==== EXTRACT PROVIDED

Re: [PATCH kvmtool] Add emulation for CFI compatible flash memory

[Date Prev][Date Next][Thread Prev][Thread Next][Date Index][Thread Index]

 



On Wed, 5 Feb 2020 17:11:57 +0000
Will Deacon <will@xxxxxxxxxx> wrote:

Hi Will,

many thanks for having a look!

> On Wed, Jan 08, 2020 at 06:32:12PM +0000, Andre Przywara wrote:
> > From: Raphael Gault <raphael.gault@xxxxxxx>
> > 
> > The EDK II UEFI firmware implementation requires some storage for the EFI
> > variables, which is typically some flash storage.
> > Since this is already supported on the EDK II side, we add a CFI flash
> > emulation to kvmtool.
> > This is backed by a file, specified via the --flash or -F command line
> > option. Any flash writes done by the guest will immediately be reflected
> > into this file (kvmtool mmap's the file).
> > 
> > This implements a CFI flash using the "Intel/Sharp extended command
> > set", as specified in:
> > - JEDEC JESD68.01
> > - JEDEC JEP137B
> > - Intel Application Note 646
> > Some gaps in those specs have been filled by looking at real devices and
> > other implementations (QEMU, Linux kernel driver).
> > 
> > At the moment this relies on DT to advertise the base address of the
> > flash memory (mapped into the MMIO address space) and is only enabled
> > for ARM/ARM64. The emulation itself is architecture agnostic, though.
> > 
> > This is one missing piece towards booting with UEFI inside ARM guests,
> > the other is to provide writable PCI BARs, which is also WIP.

========
==== RECORD EXTRACTS

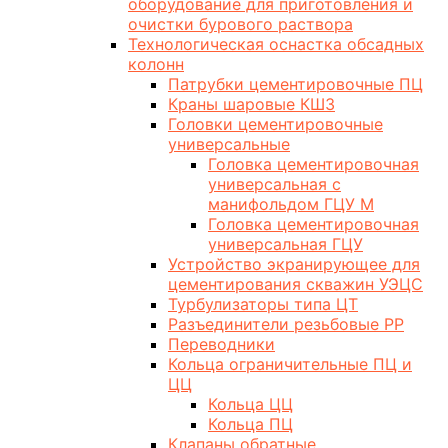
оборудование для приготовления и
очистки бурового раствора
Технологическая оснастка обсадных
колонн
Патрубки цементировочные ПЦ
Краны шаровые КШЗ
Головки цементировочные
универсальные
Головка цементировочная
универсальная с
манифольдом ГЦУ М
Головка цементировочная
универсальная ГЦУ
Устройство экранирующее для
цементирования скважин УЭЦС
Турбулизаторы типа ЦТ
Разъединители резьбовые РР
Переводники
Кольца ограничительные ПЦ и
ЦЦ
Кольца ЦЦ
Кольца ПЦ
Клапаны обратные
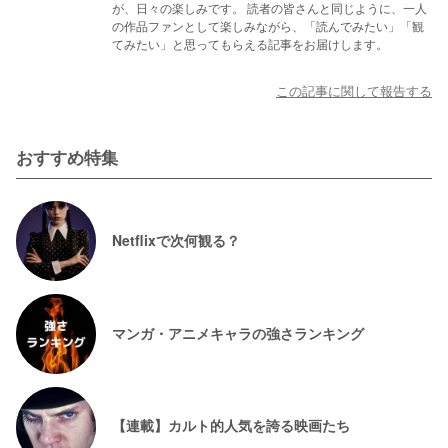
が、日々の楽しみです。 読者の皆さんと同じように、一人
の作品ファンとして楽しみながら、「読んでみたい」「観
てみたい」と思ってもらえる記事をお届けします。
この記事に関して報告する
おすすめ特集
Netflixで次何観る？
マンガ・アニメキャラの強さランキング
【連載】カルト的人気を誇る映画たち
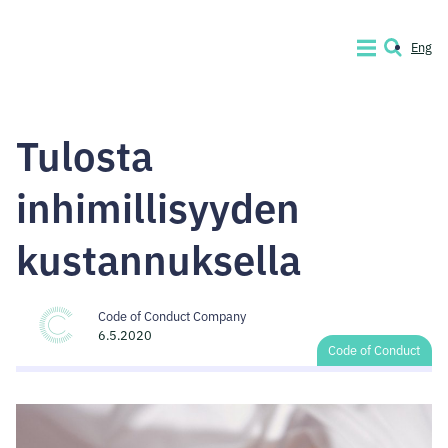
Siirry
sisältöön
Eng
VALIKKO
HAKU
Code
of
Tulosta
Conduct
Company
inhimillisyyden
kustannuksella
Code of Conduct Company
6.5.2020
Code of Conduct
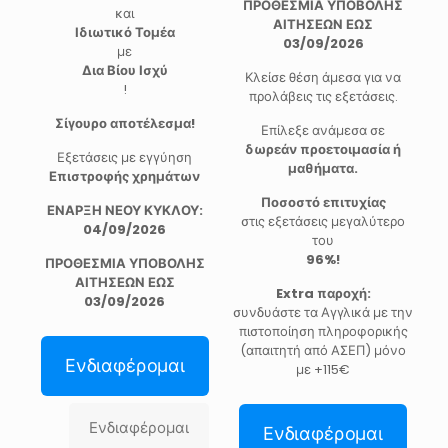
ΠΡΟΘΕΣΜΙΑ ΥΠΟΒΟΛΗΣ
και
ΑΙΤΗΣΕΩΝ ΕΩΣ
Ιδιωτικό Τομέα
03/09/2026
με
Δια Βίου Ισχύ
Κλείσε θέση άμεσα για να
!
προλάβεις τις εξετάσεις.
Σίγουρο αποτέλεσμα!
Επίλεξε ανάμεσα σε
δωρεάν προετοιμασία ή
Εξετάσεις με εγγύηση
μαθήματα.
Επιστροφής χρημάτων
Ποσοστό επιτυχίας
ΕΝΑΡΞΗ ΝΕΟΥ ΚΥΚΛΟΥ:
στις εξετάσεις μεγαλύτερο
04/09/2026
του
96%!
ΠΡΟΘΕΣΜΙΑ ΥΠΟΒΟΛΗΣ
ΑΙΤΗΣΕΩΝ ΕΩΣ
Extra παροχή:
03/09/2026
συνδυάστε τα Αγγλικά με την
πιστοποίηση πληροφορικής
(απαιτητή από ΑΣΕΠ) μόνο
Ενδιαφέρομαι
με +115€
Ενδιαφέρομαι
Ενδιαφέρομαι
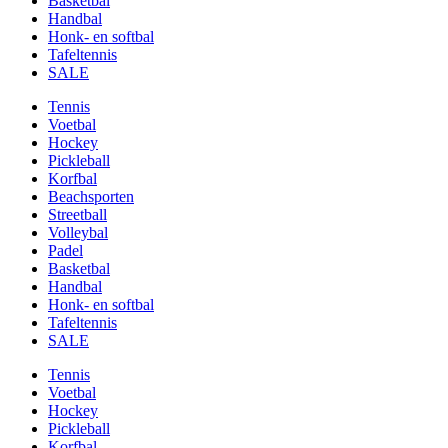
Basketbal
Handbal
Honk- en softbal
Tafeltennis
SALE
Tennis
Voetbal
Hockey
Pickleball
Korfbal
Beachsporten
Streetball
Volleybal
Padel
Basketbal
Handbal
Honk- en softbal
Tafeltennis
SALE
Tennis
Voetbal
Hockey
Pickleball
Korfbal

========

-- APPLY WHAT YOU READ --
[a] Render every line of text in the dataset records as a JSON list of strings, one string per line, with blank lines omitted. Leave the pictures out of the answer.
[b] Continue the mailing-list reply about the kvmtool CFI flash emulation patch from the point where it ends.

-- ANSWERS FOR EACH ITEM --
[a]
[
  "оборудование для приготовления и",
  "очистки бурового раствора",
  "Технологическая оснастка обсадных",
  "колонн",
  "Патрубки цементировочные ПЦ",
  "Краны шаровые КШЗ",
  "Головки цементировочные",
  "универсальные",
  "Головка цементировочная",
  "универсальная с",
  "манифольдом ГЦУ М",
  "Головка цементировочная",
  "универсальная ГЦУ",
  "Устройство экранирующее для",
  "цементирования скважин УЭЦС",
  "Турбулизаторы типа ЦТ",
  "Разъединители резьбовые РР",
  "Переводники",
  "Кольца ограничительные ПЦ и",
  "ЦЦ",
  "Кольца ЦЦ",
  "Кольца ПЦ",
  "Клапаны обратные",
  "が、日々の楽しみです。 読者の皆さんと同じように、一人",
  "の作品ファンとして楽しみながら、「読んでみたい」「観",
  "てみたい」と思ってもらえる記事をお届けします。",
  "この記事に関して報告する",
  "おすすめ特集",
  "Netflixで次何観る？",
  "マンガ・アニメキャラの強さランキング",
  "【連載】カルト的人気を誇る映画たち",
  "Siirry",
  "sisältöön",
  "Eng",
  "VALIKKO",
  "HAKU",
  "Code",
  "of",
  "Tulosta",
  "Conduct",
  "Company",
  "inhimillisyyden",
  "kustannuksella",
  "Code of Conduct Company",
  "6.5.2020",
  "Code of Conduct",
  "ΠΡΟΘΕΣΜΙΑ ΥΠΟΒΟΛΗΣ",
  "και",
  "ΑΙΤΗΣΕΩΝ ΕΩΣ",
  "Ιδιωτικό Τομέα",
  "03/09/2026",
  "με",
  "Δια Βίου Ισχύ",
  "Κλείσε θέση άμεσα για να",
  "!",
  "προλάβεις τις εξετάσεις.",
  "Σίγουρο αποτέλεσμα!",
  "Επίλεξε ανάμεσα σε",
  "δωρεάν προετοιμασία ή",
  "Εξετάσεις με εγγύηση",
  "μαθήματα.",
  "Επιστροφής χρημάτων",
  "Ποσοστό επιτυχίας",
  "ΕΝΑΡΞΗ ΝΕΟΥ ΚΥΚΛΟΥ:",
  "στις εξετάσεις μεγαλύτερο",
  "04/09/2026",
  "του",
  "96%!",
  "ΠΡΟΘΕΣΜΙΑ ΥΠΟΒΟΛΗΣ",
  "ΑΙΤΗΣΕΩΝ ΕΩΣ",
  "Extra παροχή:",
  "03/09/2026",
  "συνδυάστε τα Αγγλικά με την",
  "πιστοποίηση πληροφορικής",
  "(απαιτητή από ΑΣΕΠ) μόνο",
  "Ενδιαφέρομαι",
  "με +115€",
  "Ενδιαφέρομαι",
  "Ενδιαφέρομαι",
  "Basketbal",
  "Handbal",
  "Honk- en softbal",
  "Tafeltennis",
  "SALE",
  "Tennis",
  "Voetbal",
  "Hockey",
  "Pickleball",
  "Korfbal",
  "Beachsporten",
  "Streetball",
  "Volleybal",
  "Padel",
  "Basketbal",
  "Handbal",
  "Honk- en softbal",
  "Tafeltennis",
  "SALE",
  "Tennis",
  "Voetbal",
  "Hockey",
  "Pickleball",
  "Korfbal"
]

[b]
> > 
> > Signed-off-by: Raphael Gault <raphael.gault@xxxxxxx>
> > [Andre: rewriting and fixing]
> > Signed-off-by: Andre Przywra <andre.przywara@xxxxxxx>
> > ---
> >  Makefile                          |   6 +
> >  arm/include/arm-common/kvm-arch.h |   3 +
> >  builtin-run.c                     |   2 +
> >  hw/cfi_flash.c                    | 547 ++++++++++++++++++++++++++++++
> >  include/kvm/kvm-config.h          |   1 +
> >  5 files changed, 559 insertions(+)
> >  create mode 100644 hw/cfi_flash.c
> > 
> > diff --git a/Makefile b/Makefile
> > index 3862112c..7ed6fb5e 100644
> > --- a/Makefile
> > +++ b/Makefile
> > @@ -170,6 +170,7 @@ ifeq ($(ARCH), arm)
> >  	CFLAGS		+= -march=armv7-a
> >  
> >  	ARCH_WANT_LIBFDT := y
> > +	ARCH_HAS_FLASH_MEM := y
> >  endif
> >  
> >  # ARM64
> > @@ -182,6 +183,7 @@ ifeq ($(ARCH), arm64)
> >  	ARCH_INCLUDE	+= -Iarm/aarch64/include
> >  
> >  	ARCH_WANT_LIBFDT := y
> > +	ARCH_HAS_FLASH_MEM := y
> >  endif
> >  
> >  ifeq ($(ARCH),mips)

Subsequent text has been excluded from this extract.